Stellungnahme zum interfraktionelle Antrag der CDU/CSU, SPD, FDP und Bündnis 90/DIE GRÜNEN BT-Drs. 17/8344

29.03.2012

Die Fraktionen der CDU/CSU, SPD, FDP und Bündnis 90/DIE GRÜNEN reichten zur Bundestagsdrucksache 17/8344 einen Antrag auf Entschließung des Bundestages ein, mit dem die Bundesregierung aufgefordert wird, sich auf EU-Ebene für die Überarbeitung der Biopatentrichtlinie 98/44/EG in mehreren Punkten einzusetzen. So soll klargestellt werden, dass keine Patente auf konventionelle Züchtungsverfahren, mit diesen Verfahren gezüchtete Nutztiere und –pflanzen sowie deren Nachkommen und Produkte erteilt werden und dass bei landwirtschaftlichen Nutztieren und –pflanzen die Schutzwirkung von Product-by-Process-Patenten auf die Verwendung des im Patent angegebenen Verfahrens beschränkt wird. Der Antrag forderte ebenfalls entsprechende Änderungen in das Europäische Patentübereinkommen sowie in das anvisierte EU-Patent zu übernehmen. Darüber hinaus soll die Bundesregierung prüfen, ob die Änderungen vorab bereits in das deutsche Patentgesetz (PatG) eingepflegt werden können.

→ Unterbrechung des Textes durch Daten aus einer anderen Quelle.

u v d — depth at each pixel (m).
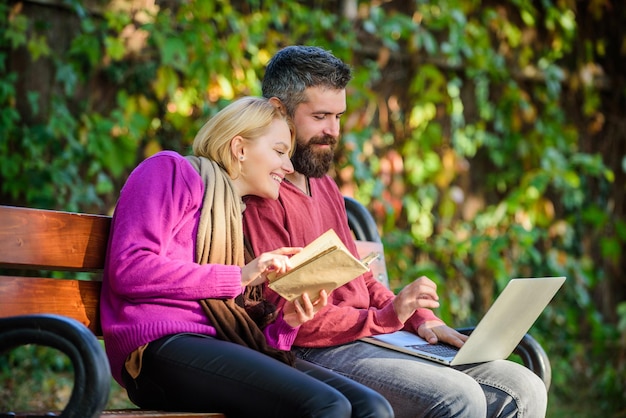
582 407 8.60
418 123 9.04
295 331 3.99
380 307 4.74
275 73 4.60
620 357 9.13
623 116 10.33
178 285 3.65
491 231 9.41
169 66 7.69
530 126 9.76
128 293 3.65
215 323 3.74
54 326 3.02
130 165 7.73
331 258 3.63
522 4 9.50
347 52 8.41
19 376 7.23
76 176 7.56
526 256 9.45
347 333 4.26
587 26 10.13
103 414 3.30
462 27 8.91
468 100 9.43
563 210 10.03
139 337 3.63
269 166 4.15
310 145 4.52
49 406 6.82
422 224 9.10
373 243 5.19
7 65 7.42
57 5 7.48
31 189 7.36
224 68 7.84
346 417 3.38
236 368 3.50
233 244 3.97
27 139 7.31
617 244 9.87
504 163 9.64
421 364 4.11
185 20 7.71
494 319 4.09
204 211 3.90
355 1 8.66
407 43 9.02
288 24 8.43
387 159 8.80
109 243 3.86
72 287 3.85
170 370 3.59
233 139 4.13
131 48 7.75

Der Wirtschaftsverband der Biotechnologiebranche, die Biotechnologie-Industrie-Organisation Deutschland e. V. (BIO Deutschland), sieht vor dem Hintergrund der Entscheidungen der Großen Beschwerdekammer des Europäischen Patentamtes, insbesondere zu den so genannten Brokkoli-/Tomatenpatenten vom 9. Dezember 2010 (G 2/07 und G 1/08) keinen Bedarf zur Änderung der Richtlinie 98/44/EG vom 6. Juli 1998 über den rechtlichen Schutz biotechnologischer Erfindungen (Biopatentrichtlinie). Vielmehr sollte dem Recht sprechenden Organ Vertrauen entgegen gebracht werden, neu aufkommende Fragestellungen zu beantworten, bevor der schwierige Gesetzgebungsprozess auf europäischer Ebene angestoßen wird. Eine Neuverhandlung der Biopatentrichtlinie wird einen jahrelangen europaweiten Gesetzgebungsprozess mit einer Vielzahl von nationalen Eigeninteressen auslösen. Ein solcher Prozess führt zwangsläufig zu Rechtsunsicherheit bei den Unternehmen, Forschungseinrichtungen und Technologietransferstellen und in der gesamten Biotech-Branche – und das in einer Phase, in der die vor ca. 10 Jahren umgesetzte Biopatentrechtlinie gerade durch die Rechtsprechung an Kontur gewinnt und Rechtssicherheit gibt.

Branchenspezifische Sonderregelungen im Patentbereich benachteiligen in der Regel die entsprechenden Branchen. Eine Beschränkung der Schutzwirkung von Product-by-Process Ansprüchen würde konkret zum Wegfall des Substanzschutzes für eine Vielzahl von gemäß Patentgesetz und/oder Europäischem Patentüberkommen schutzrechtsfähigen gentechnischen Erfindungen führen. Ein Wegfall des Substanzschutzes für solche Erfindungen benachteiligt zudem direkt die Biotech-Industrie, insbesondere im Bereich der Pflanzenbiotechnologie sowie auf diesem Gebiet arbeitende akademische Forschungseinrichtungen gegenüber anderen Technologiezweigen und gegenüber ausländischen Konkurrenten. Die Schlechterstellung würde zu weniger Investitionen in diesem Bereich und damit zum Abwandern der Industrie (siehe jüngste BASFEntscheidung), weniger hochqualifizierten Arbeitsplätzen und folglich zu weniger Fortschritt in der Landwirtschaft wie auch in den Lebenswissenschaften allgemein führen. Beispielsweise könnte auch eine gentechnisch-veränderte Pflanze, die ein Medikament herstellt, nicht mehr geschützt werden.